Mais uma vez, enfatizo que estamos abertos a qualquer solução que ponha fim à divisão, mesmo que seja necessário um diálogo aberto de reconciliação a fim de tornar nosso povo o intercessor ao processo de paz; porém, isso seria baseado no seguinte:

  • Unidade baseada em uma agenda nacional, não a dominação ou monopólio das decisões palestinas por qualquer facção.
  • Adoção de um governo de unidade nacional em que um de seus principais objetivos seja preparar e conduzir simultaneamente eleições parlamentares, presidenciais e do PNC dentro de um calendário definido, acabando com todos os efeitos da divisão, implementando o que foi acordado entre as facções palestinas e mantendo um reunião abrangente da OLP para que ela cumpra suas tarefas estipuladas no Acordo do Cairo de 2011.
  • Chegar a um acordo que abra caminho para um programa nacional que seria a base para enfrentar todos os desafios.
  • Trabalhar como parte de um programa político palestino unido.
  • Manter todos os princípios palestinos.
  • Parceria, sem dominação da OLP, mas reformando-a e suas instituições.

Qual é a natureza do relacionamento do Hamas com o Egito? É baseado em interesses comuns ou visão estratégica?
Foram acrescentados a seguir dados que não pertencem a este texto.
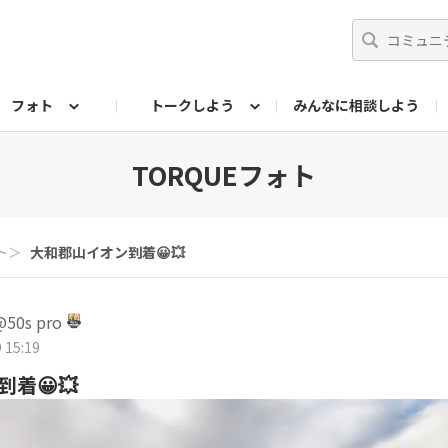
フォト
トークしよう
みんなに相談しよう
らせ
07公式サイト
TORQUEサークル
#フォトコンテスト「夏の思い出ワンシーン」
編集部のつぶやき（アーカイブ）
歴代モデル
【会員限定】ニュース
フォ
TORQUEフォト
ト
＞
大和郡山イオン到着😀💥
0s pro
 15:19
着😀💥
É uma extensão da relação histórica entre os palestinos e os egípcios. O Hamas reconhece a importância do Egito na região e seu papel central na questão palestina. Superamos todas as diferenças e temos relações bem desenvolvidas. De fato, as relações entre o Hamas e o Egito são muito melhores do que eram no passado e estamos trabalhando para desenvolvê-las para que se tornem estratégicas e sirvam aos interesses nacionais dos palestinos e dos egípcios.

O relacionamento não está limitado ao problema da reconciliação. Existem muitos assuntos bilaterais que estão atualmente na pauta de discussões.

Ouvimos relatos de que as relações do Hamas com o Qatar regrediram. Qual é a realidade da situação?

Tais relatórios são infundados e destinam-se a prejudicar o relacionamento do Hamas com seus amigos, incluindo o Qatar, fortes em nível popular e governamental. Os palestinos, com o Hamas no coração, não esquecerão o que o Qatar fez por eles. A mais recente, e não a última, ocasião foi a ajuda do xeque Tamim Bin Hamad para aliviar a crise humanitária na Faixa de Gaza.

O Qatar é o país mais importante no auxílio aos palestinos em Gaza. Oferece todo tipo de apoio e trabalha em todos os níveis nos setores médico, social, de reconstrução, infraestrutura e eletricidade.

Sempre seremos gratos àqueles que ajudam nosso povo em qualquer ocasião. Qualquer um que critique o Qatar por “apoiar o Hamas” deveria saber que os projetos de ajuda do Qatar são dirigidos por representante de seu próprio povo, principalmente através do presidente do Comitê de Reconstrução da Faixa de Gaza, Mohammad Al-Emadi, em cooperação com os ministérios de habitação, energia e bem-estar social da Autoridade Palestina.